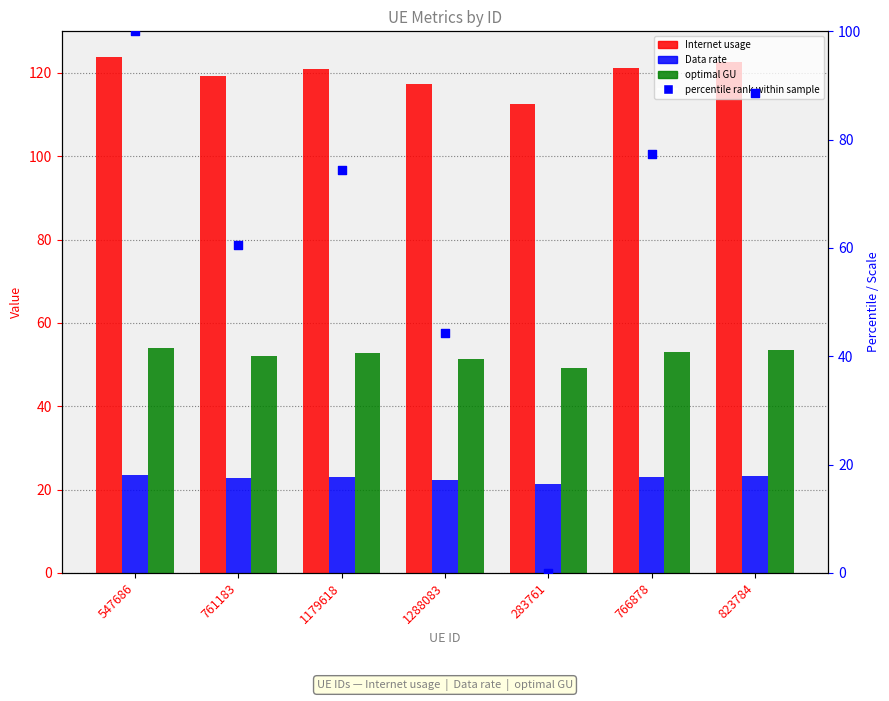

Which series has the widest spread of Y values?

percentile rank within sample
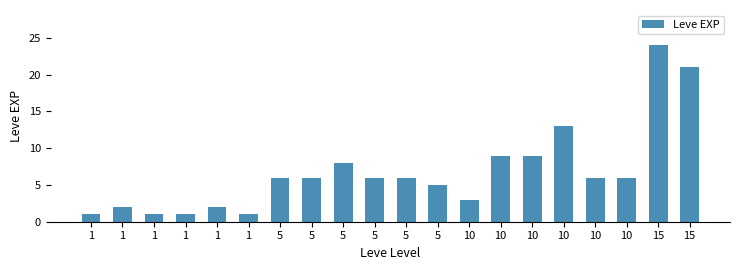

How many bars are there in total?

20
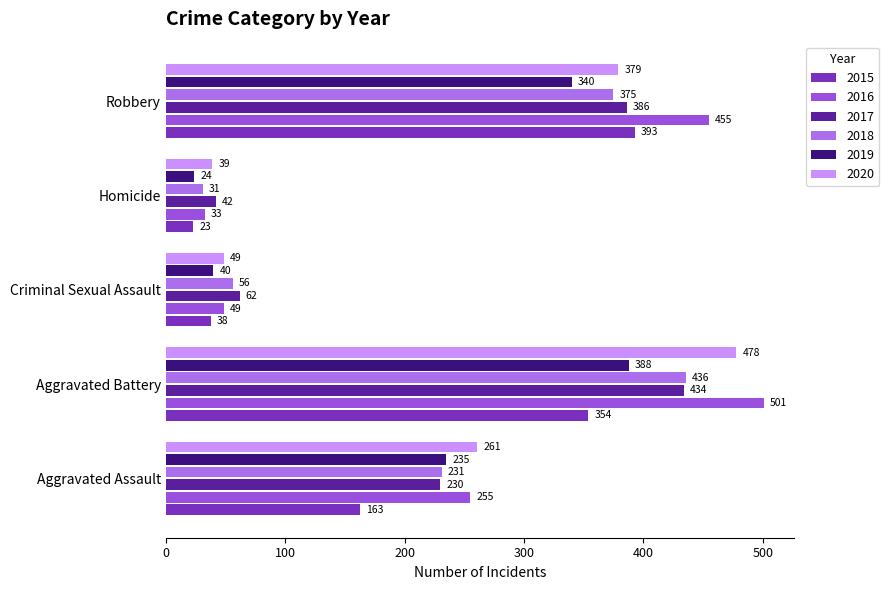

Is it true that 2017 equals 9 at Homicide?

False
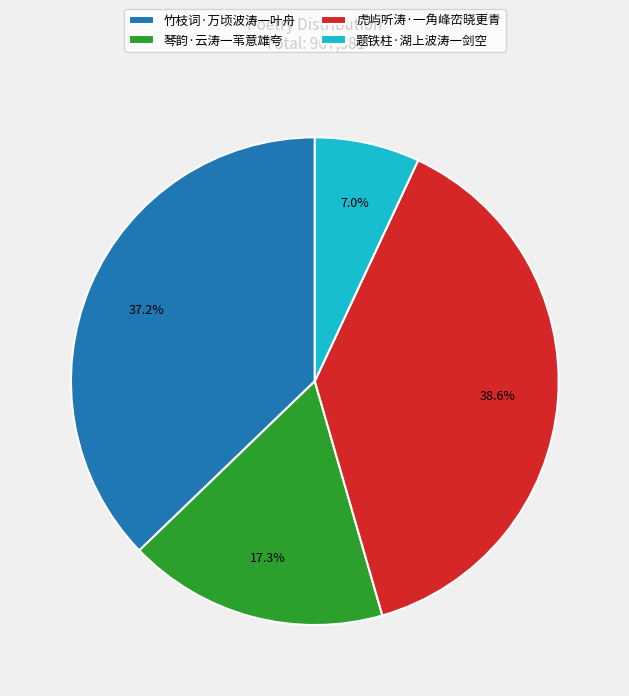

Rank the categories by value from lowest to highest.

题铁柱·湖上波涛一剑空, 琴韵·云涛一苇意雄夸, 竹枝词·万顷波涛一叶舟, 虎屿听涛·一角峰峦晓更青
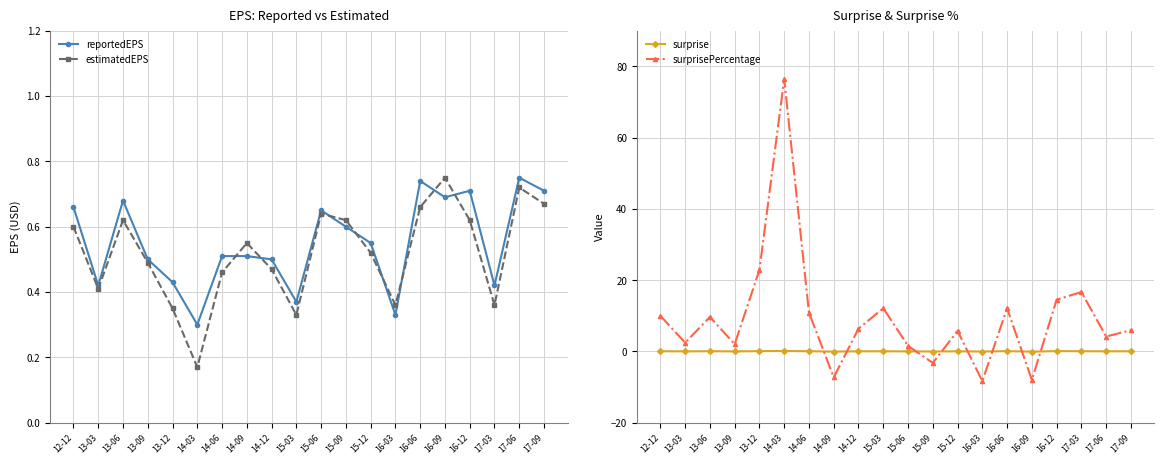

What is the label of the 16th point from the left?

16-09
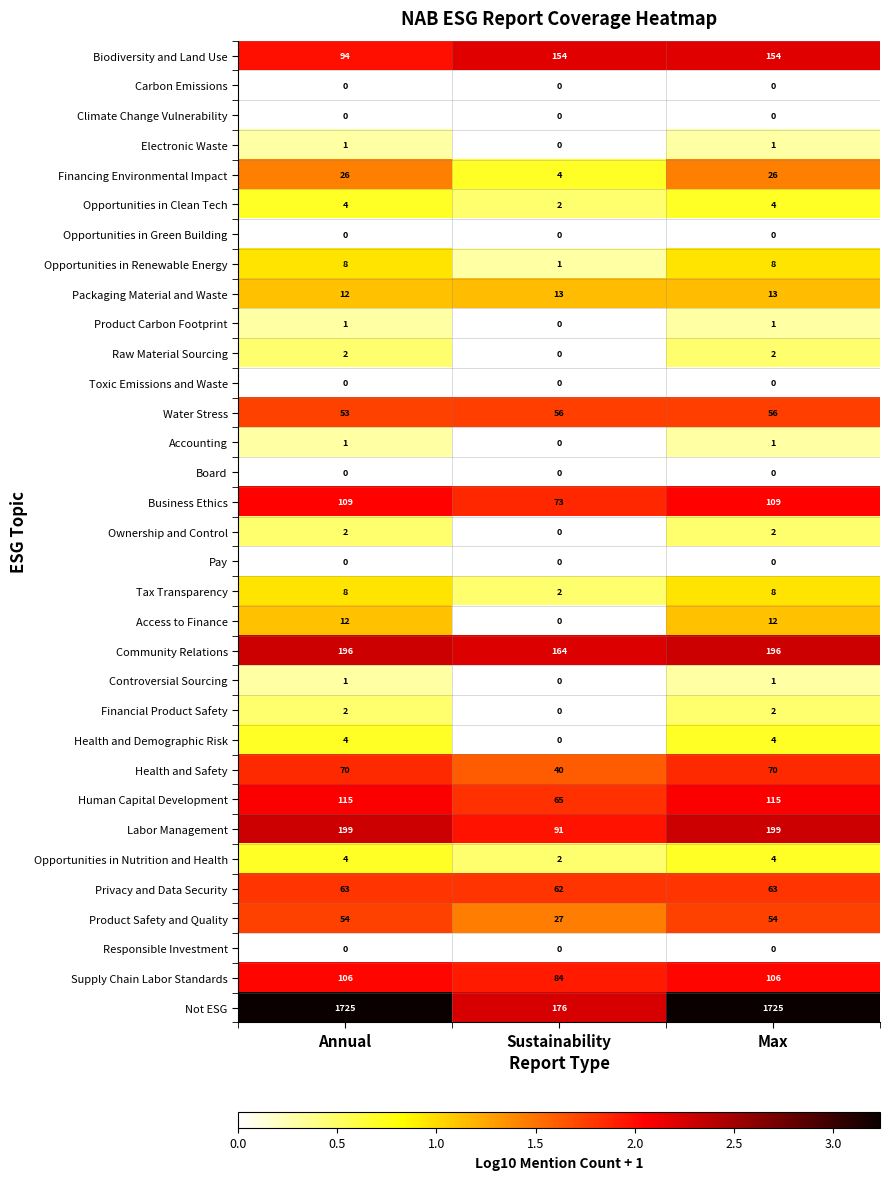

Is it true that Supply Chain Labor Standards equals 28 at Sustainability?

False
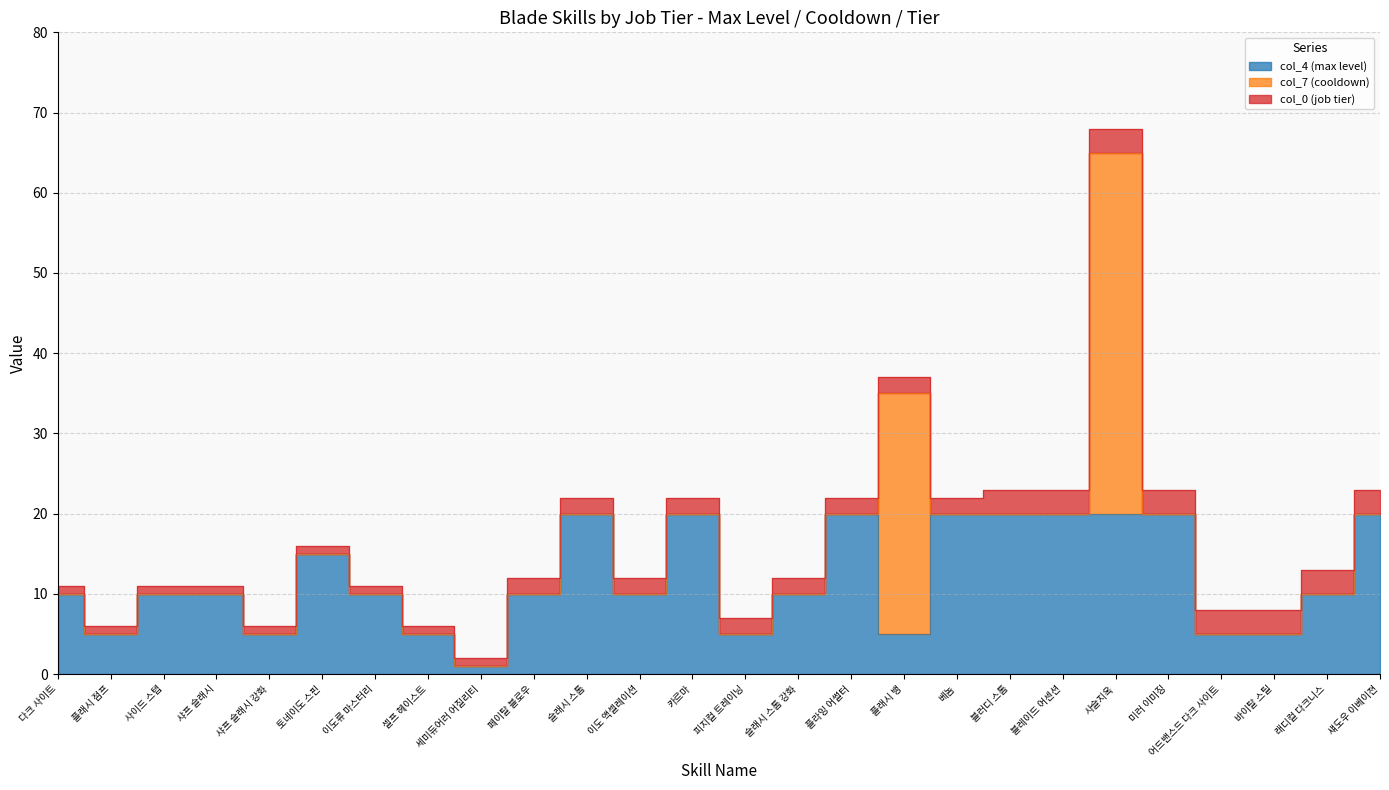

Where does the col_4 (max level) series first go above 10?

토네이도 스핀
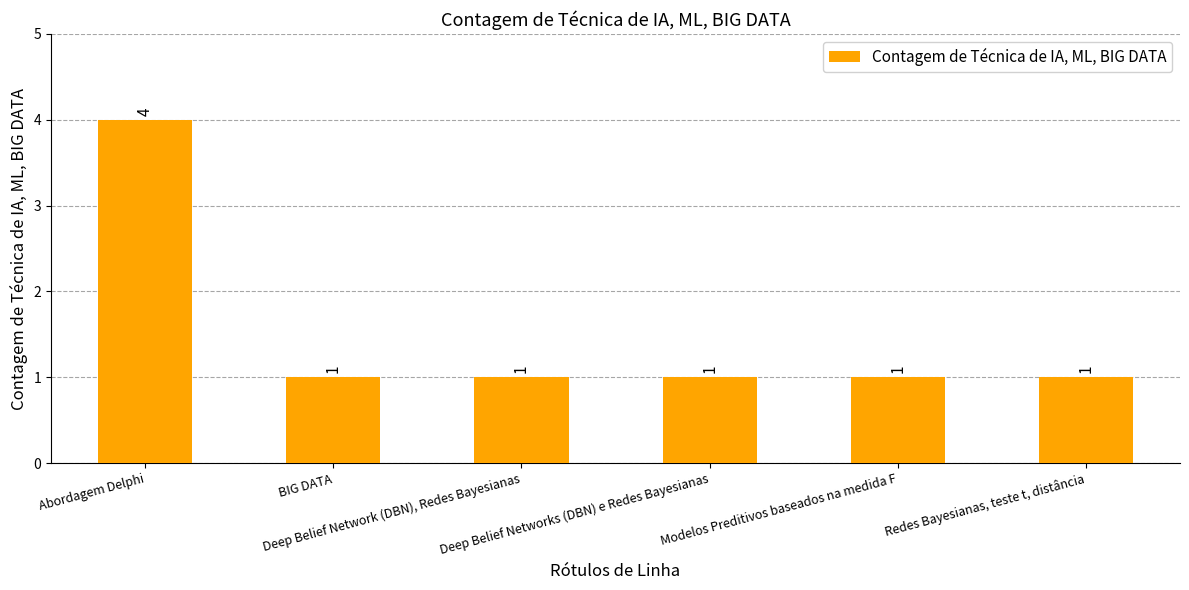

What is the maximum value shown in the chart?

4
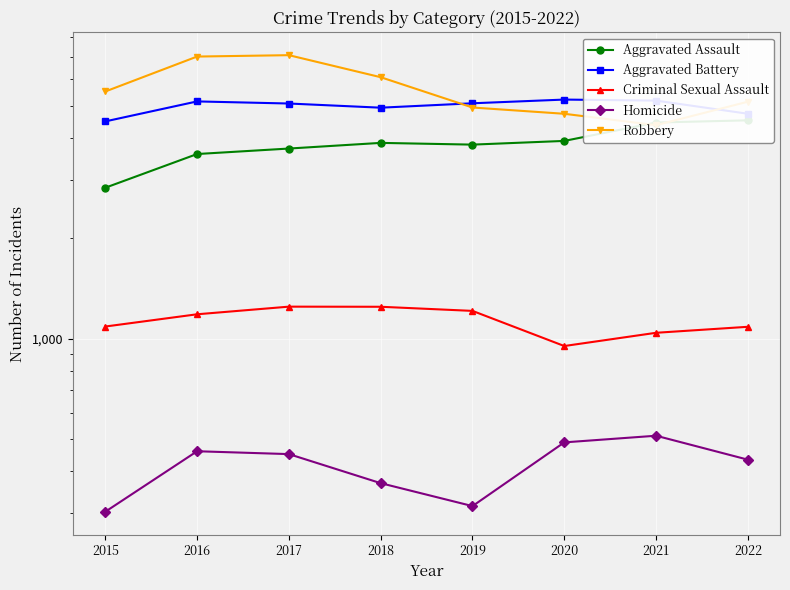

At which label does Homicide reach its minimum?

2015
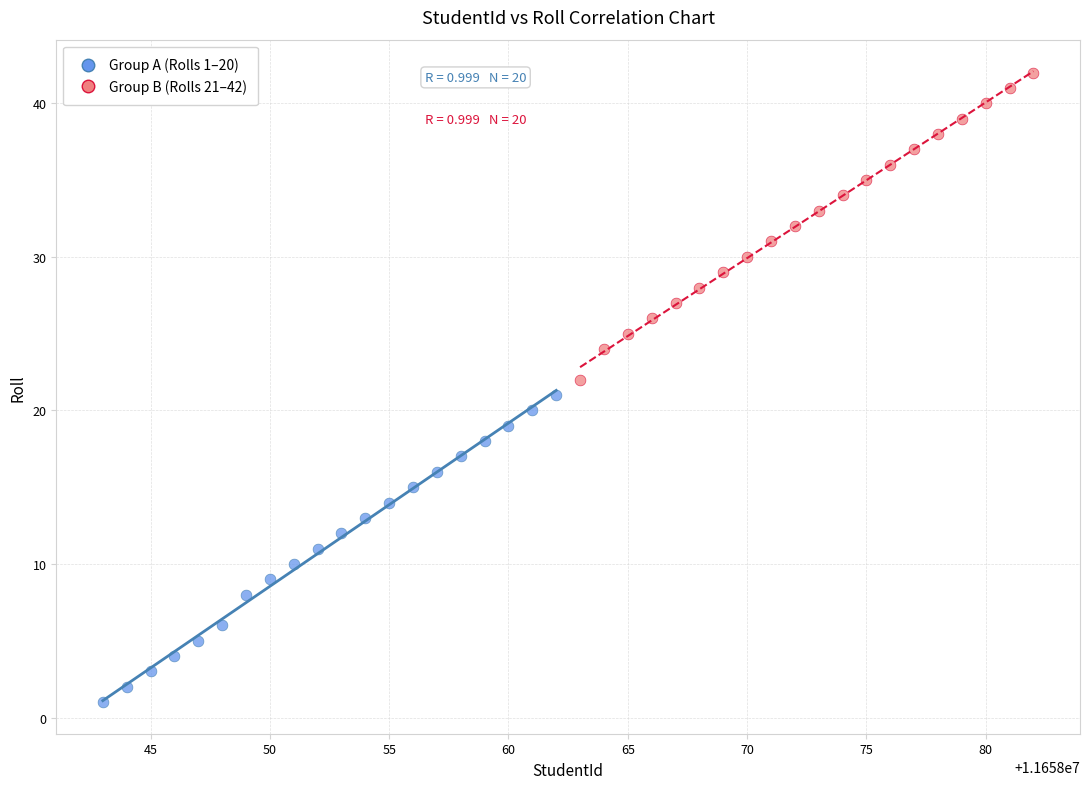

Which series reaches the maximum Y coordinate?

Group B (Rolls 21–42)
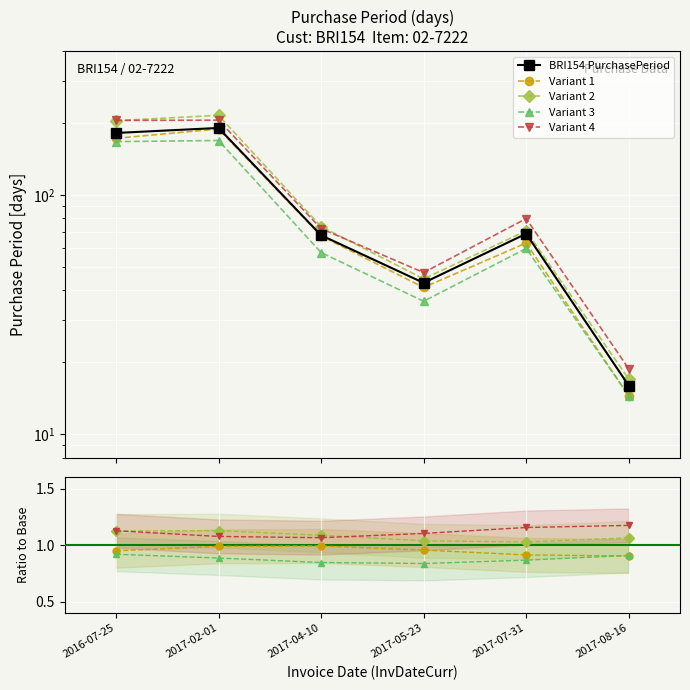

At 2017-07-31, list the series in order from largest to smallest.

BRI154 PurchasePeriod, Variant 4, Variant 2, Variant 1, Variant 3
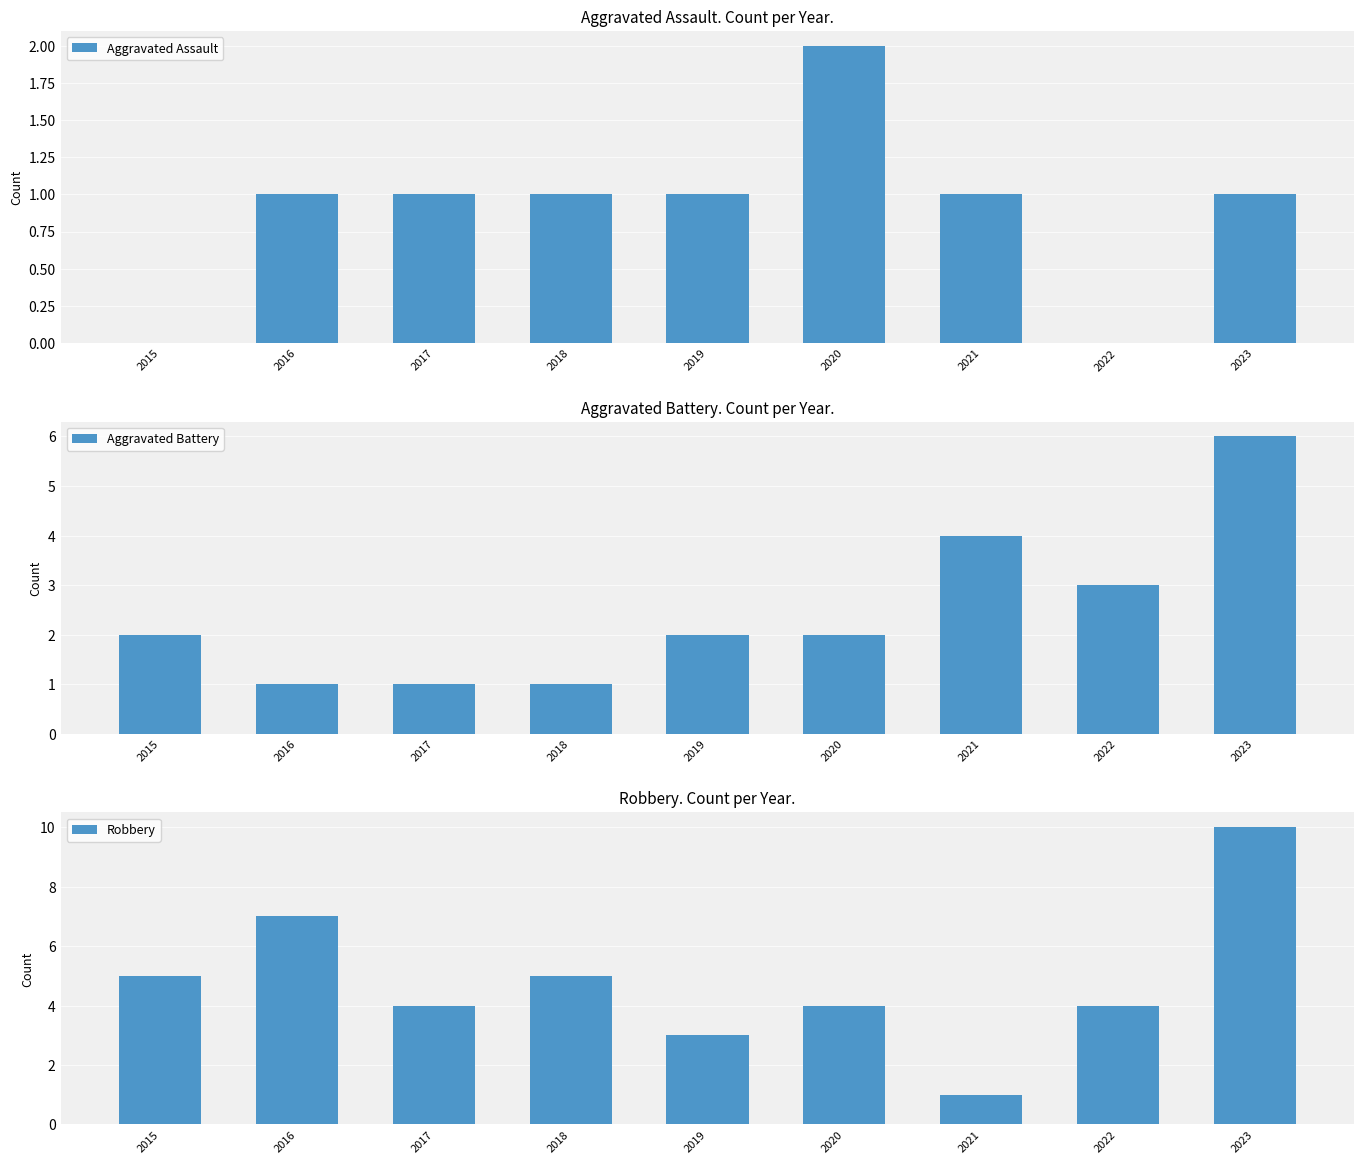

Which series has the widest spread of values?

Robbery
────────────────
» Your assignment
Starting with the line that contains "Where does the" and going on through the line that contains "At 2017-07-31, list", give those lines of the records as a numbered list, leaving out blank lines and pictures.

» Response box
1. Where does the col_4 (max level) series first go above 10?
2. 토네이도 스핀
3. What is the maximum value shown in the chart?
4. 4
5. At which label does Homicide reach its minimum?
6. 2015
7. Which series reaches the maximum Y coordinate?
8. Group B (Rolls 21–42)
9. At 2017-07-31, list the series in order from largest to smallest.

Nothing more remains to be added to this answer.